Identification and validation of ferroptosis-related gene signature in intervertebral disc degeneration

Abstract

Lower back pain (LBP) is a leading cause of disability in the elderly and intervertebral disc degeneration (IDD) is the major contributor to LBP. Ferroptosis is a newly discovered programmed cell death, characterized by iron-dependent lethal lipid peroxidation. Growing evidence has shown that ferroptosis plays important roles in various human diseases. However, the underlying mechanism of ferroptosis in IDD remains elusive. This study is aimed to uncover the key roles of ferroptosis in the pathogenesis and progression of IDD comprehensively. To investigate the ferroptosis related differentially expressed genes (FRDEGs) in IDD, we analyzed the microarray data from the Gene Expression Omnibus (GEO) database. Then we performed functional enrichment analysis and protein-protein interaction (PPI) network analysis, and screened out the hub FRDEGs. To further evaluate the predictive value of these hub FRDEGs, we performed ROC analysis based on the GSE124272 dataset. A total of 80 FRDEGs were identified, including 20 downregulated and 60 upregulated FRDEGs. The FRDEGs were primarily involved in the biological processes of response to chemical, and response to stress. KEGG pathway enrichment analysis showed that the FRDEGs were mainly involved in ferroptosis, TNF signaling pathway, HIF-1 signaling pathway, NOD-like receptor signaling pathway, and IL-17 signaling pathway. Ten hub OSRDEGs were obtained according to the PPI analysis, including HMOX1, KEAP1, MAPK1, HSPA5, TXNRD1, IL6, PPARA, JUN, HIF1A, DUSP1. The ROC analysis and RT-qPCR validation results suggested that most of the hub FRDEGs might be potential signature genes for IDD. This study reveals that ferroptosis might provide promising strategy for the diagnosis and treatment of IDD.

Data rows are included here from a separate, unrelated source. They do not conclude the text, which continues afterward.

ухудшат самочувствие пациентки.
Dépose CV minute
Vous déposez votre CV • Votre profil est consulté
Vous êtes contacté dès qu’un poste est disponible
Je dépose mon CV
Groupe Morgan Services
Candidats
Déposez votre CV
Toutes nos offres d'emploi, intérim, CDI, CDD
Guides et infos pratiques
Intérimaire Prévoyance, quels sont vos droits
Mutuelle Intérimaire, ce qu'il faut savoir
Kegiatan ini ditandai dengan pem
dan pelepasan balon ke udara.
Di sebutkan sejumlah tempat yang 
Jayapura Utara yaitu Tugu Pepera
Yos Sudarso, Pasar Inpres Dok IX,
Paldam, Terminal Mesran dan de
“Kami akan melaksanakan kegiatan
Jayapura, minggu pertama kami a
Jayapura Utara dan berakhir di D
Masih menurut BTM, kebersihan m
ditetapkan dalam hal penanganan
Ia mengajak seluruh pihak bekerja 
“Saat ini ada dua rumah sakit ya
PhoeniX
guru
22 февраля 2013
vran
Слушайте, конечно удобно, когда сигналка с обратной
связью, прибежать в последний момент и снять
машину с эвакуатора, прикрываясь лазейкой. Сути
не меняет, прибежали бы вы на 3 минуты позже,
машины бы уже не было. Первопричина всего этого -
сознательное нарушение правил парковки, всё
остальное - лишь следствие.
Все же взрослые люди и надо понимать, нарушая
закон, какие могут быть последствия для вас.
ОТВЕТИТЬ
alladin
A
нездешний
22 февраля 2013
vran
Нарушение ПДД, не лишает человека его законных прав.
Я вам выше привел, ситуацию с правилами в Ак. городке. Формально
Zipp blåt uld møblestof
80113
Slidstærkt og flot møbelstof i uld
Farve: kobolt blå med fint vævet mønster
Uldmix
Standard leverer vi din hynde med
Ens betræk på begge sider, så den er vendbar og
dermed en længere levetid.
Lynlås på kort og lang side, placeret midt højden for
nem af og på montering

Keywords: ferroptosis; intervertebral disc degeneration; lower back pain; nucleus pulposus; oxidative stress.

Figure 1

Identification of the differentially expressed genes between IDD and control groups. (A) The volcano plot of the differentially expressed genes in GSE56081 microarray data from the GEO database, in which the X-axis refers to the -log₁₀(p value) and the Y-axis refers to the log₂(fold change). The red dots represent the upregulated genes, and the blue dots represent the downregulated genes; the gray dots represent the genes without significant differential expression. (B) Venn diagram of the differentially expressed genes analyzed according to GSE56081 and the ferroptosis-related genes based on FerrDb database.

Figure 2

The hierarchical cluster heatmap of the 80 ferroptosis related differentially expressed genes (FRDEGs). The color scale indicates the relative gene expression of each sample. The red represents upregulated genes in IDD group compared to control, and the blue represents downregulated genes in IDD group. Among these FRDEGs, 20 FRDEGs are downregulated and 60 FRDEGs are upregulated.

Figure 3

Functional enrichment analysis of the FRDEGs. (A) The top 10 significantly enriched GO terms in the category of biological process (BP) for the FRDEGs. (B) The top 10 significantly enriched GO terms in the category of cellular component (CC). (C) The top 10 significantly enriched GO terms in the category of molecular function (MF). (D) Kyoto Encyclopedia of Genes and Genomes (KEGG) pathway enrichment analysis for the FRDEGs.

Figure 4

PPI analysis of the FRDEGs. (A) PPI analysis of these FRDEGs. (B) The top 10 hub FRDEGs. (C) Correlation analysis among the top 10 hub FRDEGs by Pearson analysis. (D) Correlation analysis between HSPA5 and JUN by Pearson analysis. (E) Correlation analysis between KEAP1 and MAPK1 by Pearson analysis.

Figure 5

Function analysis of the hub FRDEGs. (A) The top 10 significantly enriched GO terms in the category of biological process for these hub FRDEGs. (B) The top 10 significantly enriched GO terms in the category of cellular component. (C) The top 10 significantly enriched GO terms in the category of molecular function. (D) KEGG pathway analysis for these hub FRDEGs.

Figure 6

Validation of these hub FRDEGs based on the GSE124272 dataset. (A–J) ROC analysis of the ten hub FRDEGs, including HMOX1, KEAP1, MAPK1, HSPA5, TXNRD1, IL6, PPARA, JUN, HIF1A, and DUSP1. The X-axis represents the (1-Specificity), and the Y-axis represents the Sensitivity.

Figure 7

Validation of these hub FRDEGs in IDD cell model. (A) The cell viability of the rat NP cells treated with different concentrations of TBHP for 24 h was determined by the CCK-8 analysis. (B–K) The mRNA expression levels of these ten hub FRDEGs in the rat NP cells with or without TBHP treatment were determined by RT-qPCR assay. ns, not significant. ^∗p < 0.05, ^∗∗∗p < 0.001, n = 3.